I can't recall exactly how long Scott was with us, but I think it was either a year or between a year and two years. He decided to head back home to Michigan and try his luck at finding a career there. This created a bit of an issue for him because his girlfriend had a great deal of difficulty going to the U.S. with him. He got in touch with us about a year after he left and told us that, even if he married, she wouldn't have been allowed into the country because the doors were not open wide for Chinese immigrants. I have no idea what became of their relationship, but I did feel bad that two people in a legitimate relationship were being kept apart by immigration laws.

Scott actually returned to Japan to visit and popped by our office. He used to wear glasses, but had lasik surgery, so he came back with two fewer eyes than when I last saw him. I think he might have liked to return to the company and work again, but it had shrunk in size sufficiently that they no longer needed more than my presence as a permanent instructor. The last I saw of a now glasses-less Scott was at our old office as he bid us goodbye and headed out back into the city. Like all of my former coworkers, even the ones who hated me, I attempted to track him down, but have not had any luck yet. I'd like to think he married his girlfriend and found a career suited to his particular talents and nature. The world needs more affable goofs and they deserve to be rewarded. (to be continued)

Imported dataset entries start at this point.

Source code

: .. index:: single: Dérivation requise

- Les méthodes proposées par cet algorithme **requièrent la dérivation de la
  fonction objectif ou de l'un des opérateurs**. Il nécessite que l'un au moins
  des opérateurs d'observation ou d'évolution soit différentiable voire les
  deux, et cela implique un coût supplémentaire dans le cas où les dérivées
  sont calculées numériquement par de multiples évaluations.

Update: I contacted Scott via Facebook and he did marry his girlfriend and essentially has lived happily ever after with a 12-year-old daughter and is running his own business along with his wife. I'm always pleased when someone who deserves a happy ending gets one!


  1. I love the happy ending Scott got. :) It's always nice to hear that good things do happen to people that deserve it.

    1. I actually wish everyone had a happy ending, but knowing they cannot, I'd at least prefer that the ones who deserve it get one!